Saturday 18 November 2017

Huge Neymar offer is no more than hot air

Manchester United manager Louis Van Gaal
Manchester United manager Louis Van Gaal

It's hilarious to see the truly enormous and ridiculous amounts being bandied about as Manchester United's price for bringing Neymar to Old Trafford.

It's even more daft when you consider that Ed Woodward or Louis van Gaal, whichever story you believe, messed up. They managed to let Pedro slip through their fingers for a couple of million.

Call me an old cynic but I'm finding it hard to take the Neymar story seriously.

Jose Mourinho stepped in, bought Pedro and got an instant return against West Brom.

His contribution meant we were talking about a ten-man Chelsea win rather than another worrying draw or even worse.

A day earlier, Manchester United struggled to a 0-0 draw with a very ordinary Newcastle team and couldn't buy a goal. Had they bought Pedro, they might have enjoyed just as quick a return as Mourinho did.

I know we are in the realm of 'if, and buts' with this but I can help but think that what we are seeing with Neymar and Pedro and several other Manchester United targets is spin.


It's no more than an indication to the fans that Manchester United are in there haggling for all the good players when the reality is something very different.

Ed Woodward made his unique contribution to David Moyes ill-fated time at the club and managed to miss every target.

Last summer, Manchester United were left bare in all areas of the pitch by a haphazard approach to recruitment which ended up in the failed Falcao experiment.

I know Van Gaal backed Woodward and claimed he was very happy with the work done but I can't believe that for a second.

Van Gaal only has to look across the city where their rivals slipped another classy defender into their squad last weekend while they dismissed Everton at Goodison Park.

Nicolas Otamendi is a solid buy and bulks up their defence, something Arsene Wenger should be doing too but I've gone beyond debating that issue at this stage.

If Wenger didn't see his problem on Monday night where he was left with a skeleton crew at the back because of problems with both Per Mertesacker and Laurent Koscielny, he will never see it.

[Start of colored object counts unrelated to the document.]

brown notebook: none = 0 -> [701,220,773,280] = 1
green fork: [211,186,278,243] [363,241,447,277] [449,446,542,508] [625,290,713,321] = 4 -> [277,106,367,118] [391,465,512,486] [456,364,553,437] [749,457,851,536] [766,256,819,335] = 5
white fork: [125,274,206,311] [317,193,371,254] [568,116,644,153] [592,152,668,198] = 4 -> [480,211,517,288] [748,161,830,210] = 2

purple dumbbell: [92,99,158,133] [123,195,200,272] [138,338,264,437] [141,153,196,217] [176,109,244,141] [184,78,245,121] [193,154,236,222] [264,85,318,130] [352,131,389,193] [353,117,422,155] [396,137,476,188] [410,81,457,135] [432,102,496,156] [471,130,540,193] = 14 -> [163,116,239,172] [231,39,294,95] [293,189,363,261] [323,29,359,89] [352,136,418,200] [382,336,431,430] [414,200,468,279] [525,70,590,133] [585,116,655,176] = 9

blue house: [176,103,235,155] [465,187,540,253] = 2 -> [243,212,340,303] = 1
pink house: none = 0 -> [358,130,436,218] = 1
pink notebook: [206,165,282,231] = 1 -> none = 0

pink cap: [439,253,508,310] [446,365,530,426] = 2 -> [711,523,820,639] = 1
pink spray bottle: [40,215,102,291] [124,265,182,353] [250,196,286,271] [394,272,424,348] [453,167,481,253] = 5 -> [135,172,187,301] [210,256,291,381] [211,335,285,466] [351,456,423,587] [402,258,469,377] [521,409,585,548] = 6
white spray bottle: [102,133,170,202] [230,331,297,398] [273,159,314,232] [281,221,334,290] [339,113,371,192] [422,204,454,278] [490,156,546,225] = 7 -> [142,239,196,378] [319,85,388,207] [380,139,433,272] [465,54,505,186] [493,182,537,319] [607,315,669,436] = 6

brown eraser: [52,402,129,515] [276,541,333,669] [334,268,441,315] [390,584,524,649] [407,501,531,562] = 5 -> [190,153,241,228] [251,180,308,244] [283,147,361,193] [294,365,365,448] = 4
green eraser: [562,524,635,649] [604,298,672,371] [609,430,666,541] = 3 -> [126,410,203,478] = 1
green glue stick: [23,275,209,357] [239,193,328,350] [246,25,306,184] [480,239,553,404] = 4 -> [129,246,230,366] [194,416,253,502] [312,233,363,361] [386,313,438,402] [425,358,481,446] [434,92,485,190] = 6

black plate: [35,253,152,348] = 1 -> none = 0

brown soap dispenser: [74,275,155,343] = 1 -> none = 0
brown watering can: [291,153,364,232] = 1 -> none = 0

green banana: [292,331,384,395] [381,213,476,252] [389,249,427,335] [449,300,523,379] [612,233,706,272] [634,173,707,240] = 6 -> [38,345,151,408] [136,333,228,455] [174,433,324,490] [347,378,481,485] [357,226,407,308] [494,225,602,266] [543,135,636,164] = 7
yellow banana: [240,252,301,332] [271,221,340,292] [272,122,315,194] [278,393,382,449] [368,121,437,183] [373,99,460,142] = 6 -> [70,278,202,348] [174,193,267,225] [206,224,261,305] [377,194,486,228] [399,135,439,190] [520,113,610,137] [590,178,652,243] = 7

If he couldn't see the benefits of security at the back in his own team, surely he must see the difference in Liverpool over last season and the fact that they are more solid?

Brendan Rodgers has bucked the trend at Afield and bought some good players this summer and defensively, they look stronger than they have for some time.

Maybe Liverpool's owners learned their lesson after two very poor runs at the summer market and maybe they were prepared to trust their manager this time.

Rodgers has done well to fill out his squad and even better to make his team a much more formidable proposition at the back. He has found a man he can build it around in Christian Benteke and I would be much more optimistic about Liverpool for the season ahead than I was a month ago.

I think he is still short up front and in midfield but Rodgers has a group of players he can work with maybe now we will see his ability emerge through the blizzard of flowery phrases which drop from his lips on demand. Just to refer back to Manchester City's third win on the trot, I thought that Seamus Coleman was my man of the match in that game which is saying something and that's good news for Ireland with games coming up soon.

It does strike me that Coleman seems to thrive for Everton and doesn't do so well for Ireland. My explanation for that is simple enough. He's been playing in a better team at Goodison and his strengths are encouraged, not denied.

Remember, for the first spell of his tie as an international player, Giovanni Trapattoni anchored him in his own half and told him not to obey his instincts.

That kind of thing will drag a player down and I know that myself from my own time playing international football.

If the environment is right, you'll get the best out of your players but if it's not, some cannot just drive on regardless and their form suffers.